I think Thomas is saying that even when all of the stuff of how we have come to observe Christmas sucks the wonder out of us leaving us exhausted, God makes enough room on our hearts to place one more snowflake to reveal the wondrous meaning of Christmas. In the shadow of so vast a God who desires to do this, we shiver as our wonder of this awe-filled season is restored.
This theology-wrought poem goes to the heart of the Christmas story and the doctrine of the Incarnation. God became human in Jesus to lift us out of all those life-sucking behaviors and attitudes that plague the human condition. In his life, Jesus role-modeled a way of life for us to emulate; a way of life that would bring us out of darkness to light, out of cynicism to wonder, out of fear into love. That is our salvation.
While we recall and celebrate this wondrous gift at Christmas, we are called to this way of life all the time.
When I prepare adults for baptism, (or the parents and godparents of infants), I always dwell on a particular section of the concluding prayer in the service. It is one of my favorite phrases in the Book of Common Prayer.
Heavenly Father, we thank you that by water and the Holy Spirit you have bestowed upon this your servant the forgiveness of sin, and have raised them to the new life of grace. Sustain them, O Lord, in your Holy Spirit. Give them an inquiring and discerning heart, the courage to will and to persevere, a spirit to know and to love you, and the gift of joy and wonder in all your works. Amen. (BCP p. 308)
I ask people being prepared for Baptism to think of a baby, growing into a toddler and then a child. I then ask them to think about what they recall as they observe that little one growing in awareness and discover the world around them. Think of the first time they encountered a flower, a puppy or a kitten, a bug, dirt, a tasty new food? What was that child’s response? It was an “aha moment,” right?

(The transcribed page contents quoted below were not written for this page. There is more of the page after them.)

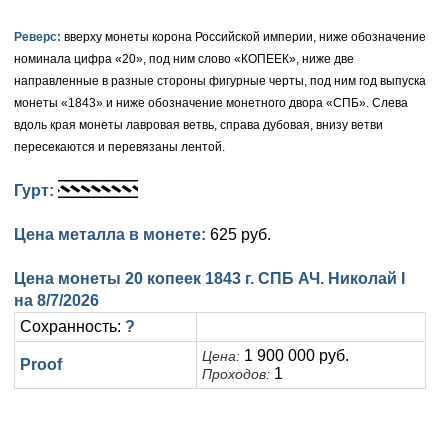
Елизавета I (1741-1762)
Русско-Польские
Для Грузии
Медь
Серебро
Реверс:
вверху монеты корона Российской империи, ниже обозначение
номинала цифра «20», под ним слово «КОПЕЕК», ниже две
Иоанн Антонович (1740-1741)
Для Польши
Для Польши
Медь
Золото
направленные в разные стороны фигурные черты, под ним год выпуска
монеты «1843» и ниже обозначение монетного двора «СПБ». Слева
Анна Иоанновна (1730-1740)
Памятные и донативные
Сибирские монеты
Серебро
вдоль края монеты лавровая ветвь, справа дубовая, внизу ветви
пересекаются и перевязаны лентой.
Петр II (1727-1730)
Для Молдавии и Валахии
Медь
Гурт:
Екатерина I (1725-1727)
Таврические монеты
Для Пруссии
Цена металла в монете:
625 руб.
Петр I (1682-1725)
Ливонезы
Цена монеты 20 копеек 1843 г. СПБ АЧ. Николай I
Альбертусталер
Золото
на
8/7/2026
Серебро
Сохранность:
?
1 900 000 руб.
Цена:
Медь
Proof
1
Проходов:
Для Речи Посполитой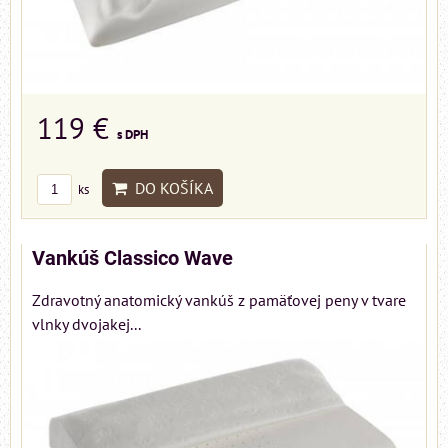
119 €
s DPH
DO KOŠÍKA
ks
Vankúš Classico Wave
Zdravotný anatomický vankúš z pamäťovej peny v tvare
vlnky dvojakej...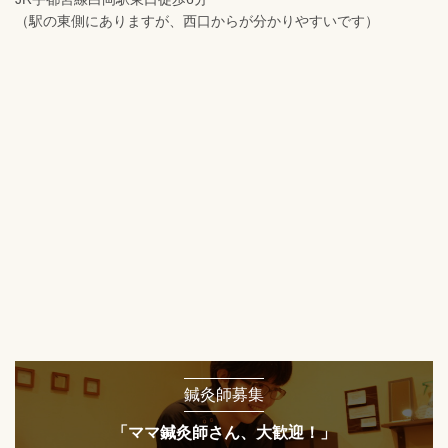
（駅の東側にありますが、西口からが分かりやすいです）
鍼灸師募集
「ママ鍼灸師さん、大歓迎！」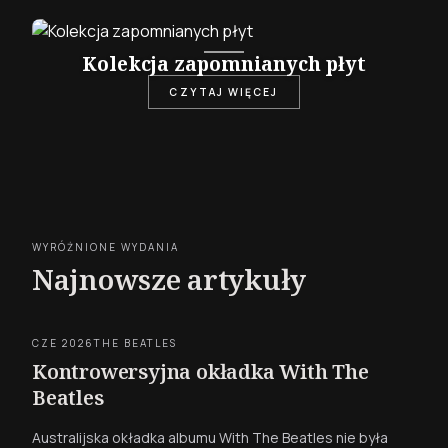
Kolekcja zapomnianych płyt
CZYTAJ WIĘCEJ
WYRÓŻNIONE WYDANIA
Najnowsze artykuły
CZE 2026
THE BEATLES
Kontrowersyjna okładka With The
Beatles
Australijska okładka albumu With The Beatles nie była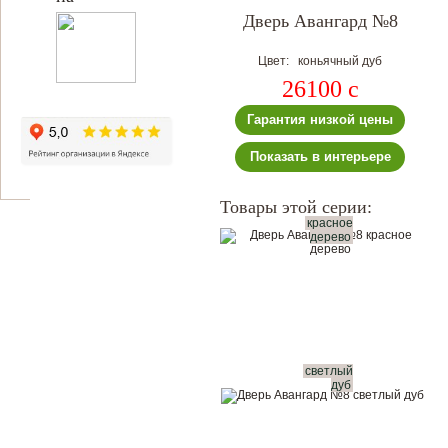
Дверь Авангард №8
Цвет: коньячный дуб
26100
c
Гарантия низкой цены
Показать в интерьере
Товары этой серии:
красное
дерево
светлый
дуб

Each first encounter with something new and delightful becomes a moment of delight, awe and wonder. Each of those wondrous moments in the child’s life are moments when God placed a new snowflake on their hearts, revealing the patterns of God’s love for them. The child delights in each new snowflake because children have not grown cynical, jaded and exhausted. They know – at some intuitive, primal level - that God’s Creation (all of it) is filled with wonder. That wonder fills them with joy, and that joy always calls us to gratitude.
In the Baptismal prayer, we are reminded to recapture that sense of wonder for ourselves that children have. We want to let go of our exhaustion and grasp the promise of wondrous love that radiates from Bethlehem’s manger.
This Christmas morning, is there still room in our hearts for another snowflake to reveal its pattern of God’s vastness and abundant love to us? Of course there is, because that is God’s way and desire for us.
There may not have been room at the inn for Mary and Joseph, but ultimately there was room in the stable for the birth of our Saviour. If there was room for his birth when everything appeared full, there is room on your heart to accept the snowflake of the Christ child, so that he may reveal the pattern of Christmas and fill you with his love.
How silently, how silently
The wondrous gift is given!
So God imparts to human hearts
The blessings of His heaven.
No ear may hear His coming,
But in this world of sin,
Where meek souls will receive him still,
The dear Christ enters in.
 No Truce with the Furies (Newcastle upon Tyne: Bloodaxe Books, 1995), p. 84.